It has been a bit quiet on the health IT front recently but things were enlivened somewhat this week with another eruption of the ongoing turf war between doctors and pharmacists. No sooner had a brief announcement of a partnership between health insurer Bupa and the newly merged TerryWhite Chemmart been released than the AMA decided to arc up, thundering about how it threatened the very foundations of general practice.
It's doubtful that there's really much cause for concern over a vague agreement on reducing some costs for medications and supplies for Bupa health fund members, combined with a bit of encouragement to take part in in-pharmacy health screening programs pharmacies and the promise of a dinky new health app, but the AMA let fly nonetheless.

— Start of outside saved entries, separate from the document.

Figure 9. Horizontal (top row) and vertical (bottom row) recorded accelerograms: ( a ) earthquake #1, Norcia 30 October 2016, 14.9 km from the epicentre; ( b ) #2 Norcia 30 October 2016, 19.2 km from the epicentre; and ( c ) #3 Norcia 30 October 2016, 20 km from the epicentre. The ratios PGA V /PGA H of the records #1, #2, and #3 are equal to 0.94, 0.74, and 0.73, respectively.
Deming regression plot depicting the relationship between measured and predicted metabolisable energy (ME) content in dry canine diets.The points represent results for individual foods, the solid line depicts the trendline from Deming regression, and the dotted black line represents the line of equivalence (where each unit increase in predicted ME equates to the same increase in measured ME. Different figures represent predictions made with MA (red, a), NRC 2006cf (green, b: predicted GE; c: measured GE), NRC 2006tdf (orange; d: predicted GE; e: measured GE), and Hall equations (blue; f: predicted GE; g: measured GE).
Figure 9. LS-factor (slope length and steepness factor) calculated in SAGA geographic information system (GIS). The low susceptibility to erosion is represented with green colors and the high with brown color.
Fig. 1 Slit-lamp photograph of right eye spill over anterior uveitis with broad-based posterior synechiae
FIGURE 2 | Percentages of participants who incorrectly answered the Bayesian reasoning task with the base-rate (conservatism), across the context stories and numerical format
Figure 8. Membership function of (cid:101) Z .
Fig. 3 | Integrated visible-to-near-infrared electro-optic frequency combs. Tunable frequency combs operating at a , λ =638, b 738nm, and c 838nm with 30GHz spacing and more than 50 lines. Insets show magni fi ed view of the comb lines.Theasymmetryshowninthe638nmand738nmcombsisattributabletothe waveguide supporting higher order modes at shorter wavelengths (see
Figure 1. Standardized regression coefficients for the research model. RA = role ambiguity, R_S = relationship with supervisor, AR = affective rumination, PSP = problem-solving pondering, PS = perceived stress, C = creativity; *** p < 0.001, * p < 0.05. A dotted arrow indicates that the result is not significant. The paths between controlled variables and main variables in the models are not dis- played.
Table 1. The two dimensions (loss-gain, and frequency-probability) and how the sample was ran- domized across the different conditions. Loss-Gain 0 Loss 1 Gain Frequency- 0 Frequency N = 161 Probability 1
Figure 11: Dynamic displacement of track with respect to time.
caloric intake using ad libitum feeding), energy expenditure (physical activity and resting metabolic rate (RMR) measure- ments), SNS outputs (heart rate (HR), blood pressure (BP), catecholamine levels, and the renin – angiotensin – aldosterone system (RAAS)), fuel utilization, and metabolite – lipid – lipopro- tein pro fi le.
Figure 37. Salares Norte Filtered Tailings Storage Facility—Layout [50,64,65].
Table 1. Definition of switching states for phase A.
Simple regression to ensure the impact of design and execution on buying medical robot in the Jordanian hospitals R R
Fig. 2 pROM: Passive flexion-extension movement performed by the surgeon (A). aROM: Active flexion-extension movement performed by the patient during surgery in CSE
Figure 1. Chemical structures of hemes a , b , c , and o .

In a nice bit of timing, Pulse+IT asked readers in our poll last week whether, following Greg Hunt's ill-advised comment that he could guarantee the My Health Record won't be hacked, you thought health data security could ever be guaranteed. Nope, the vast majority of you said, and just as well as more details emerged about the ransomware attack on the Melbourne Heart Group cardiology practice in January.
The Australian Digital Health Agency and the Department of Health put on a brave face at Senate Estimates this week when they popped up yet again to be interrogated about the My Health Record. A couple of hours earlier ADHA had quietly released details on the number of people who had opted out of the system, and at 9.9 per cent of the eligible population, representing about 2.5 million people, it was not a figure they seemed keen on shouting from the rooftops.
Their defence of the number seems to have changed as well. Asked how the figure of 9.9 per cent opting out compared to international experience, ADHA CEO Tim Kelsey told Senate Estimates that as Australia was leading the world with a system that provides patients with control over their record, there was nothing really to compare it to.